Focusing solely on the end user’s perspective, let’s examine some key technology features that can drive the attractiveness of commercial space to a tenant. To do so, let’s use the WELL Building Standard as a guideline for features that promote “better building to help people thrive.”
Indoor Air Pollution Concerns Tenants
WELL establishes requirements in buildings that promote clean air and reduce or minimize the sources of indoor air pollution. The amount of time spent in a commercial space drives home the importance of minimizing indoor air pollution. No one would consider office space acceptable if they knew that Volatile Organic Compounds (VOCs), combustion byproducts, and airborne Particulate Matter (PM) were at levels that could trigger nausea, headaches, asthma, or respiratory irritation.
The problem, of course, is that the vast majority of commercial spaces have no way to continuously measure Indoor Air Quality (IAQ). In true asset digitization of CRE, tenants will evaluate potential space based on the support for real-time IAQ monitoring, or the lack of support of any form of IAQ assurance.
Real-time IAQ monitoring makes commercial space inherently more attractive. The Internet of Things (IoT) excels in delivering cost-effective building modernization in wireless retrofit IAQ projects.

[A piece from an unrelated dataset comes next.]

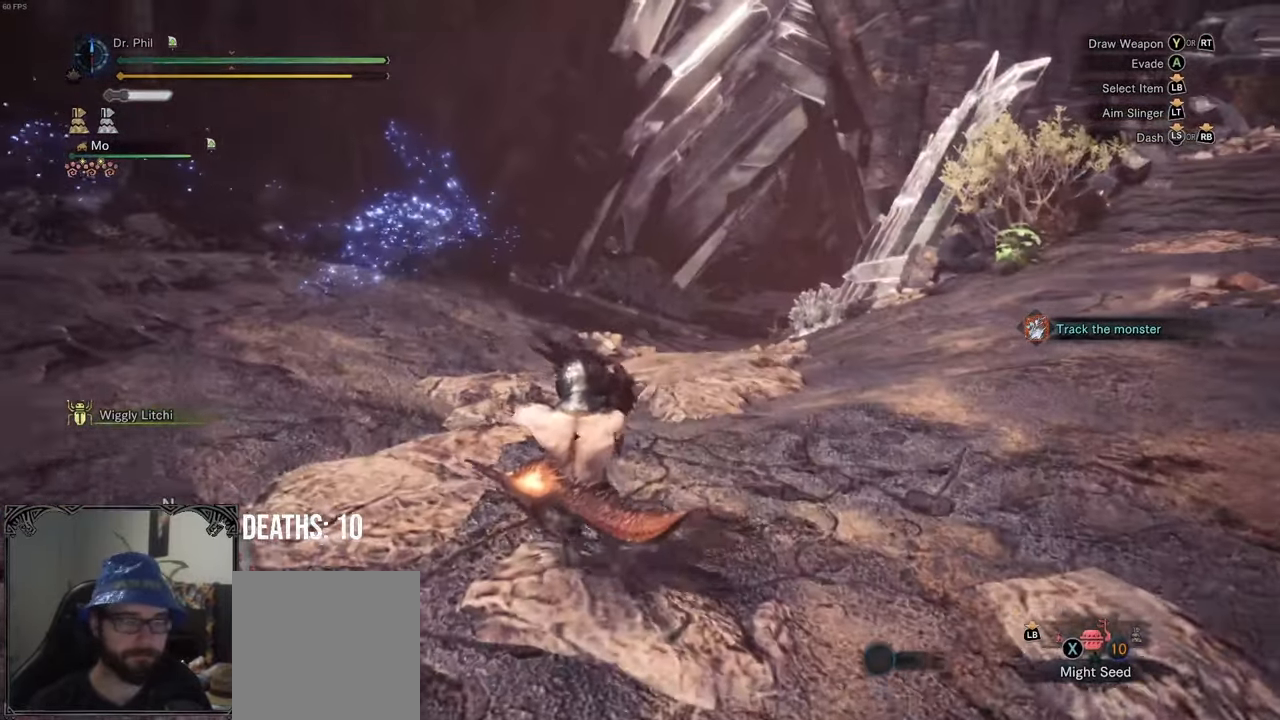
{"buttons": ["R1"], "left_stick": "up", "right_stick": "center", "events": [[33, "X", "down"], [133, "X", "up"], [217, "X", "down"], [333, "X", "up"], [417, "X", "down"], [467, "X", "up"]]}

Lighting Enhances Tenant Productivity
WELL establishes requirements in buildings for delivering crucial lighting conditions for a broad variety of tenant activities. Brightness levels can contribute to the perception of spaciousness, as well as to the overall visual appeal of illuminated spaces, which can promote tenant productivity.
In addition to lighting retrofits, electrochromic glass can be used to shift from clear to opaque based on external stimuli such as an electrical current or UV rays. It eliminates the need for shades and other window treatments, while adapting to current conditions passively.
Dynamic glass (see illustration) can be used to retrofit commercial space to maximize daylighting while reducing heat and glare.
Noise Halts Tenant Productivity
WELL establishes requirements in buildings to promote tenant comfort. Particular attention should be placed on the most common sources of physiological disruption, distraction and irritation.
Exterior noise from traffic or urban activity as well as internally-generated noise can represent major sources of stress to building occupants. HVAC systems and other mechanical equipment in the building can be the most annoying because they represent the responsibility of the building owner or operator.
Wireless IoT sound sensors can be used to provide tenant assurance of acoustic levels at all segments of the occupied space. Objective and continuous measurements of sound levels, especially in sensitive areas, can represent a valuable feature to compare different commercial space for lease.
Why is the Hot/Cold Problem Still a Problem?
Thermal comfort has remained a contentious issue for tenants. WELL has codified thermal comfort in buildings because temperature can affect mood, performance and productivity of occupants. Everyone knows that.
HVAC analysis is currently driving building performance and sustainability trends for building owners and operators. The tenant side of the equation has not necessarily been the focus.
The obvious first step is the provision of real-time visibility of internal thermal conditions to tenants. Real-time dashboards of temperature, humidity and CO2 go a long way to providing true value to tenants. The second step is individual control of HVAC parameters (e.g., setpoints) by tenants. IoT examples of such advanced functionality have the potential to create amazing workplace experiences.
Building owners have to understand the needs of the next generation of tenants. The will increasingly make informed choices when comparing leasable space. Asset digitization that codifies available technology features will enable them to make an informed choice.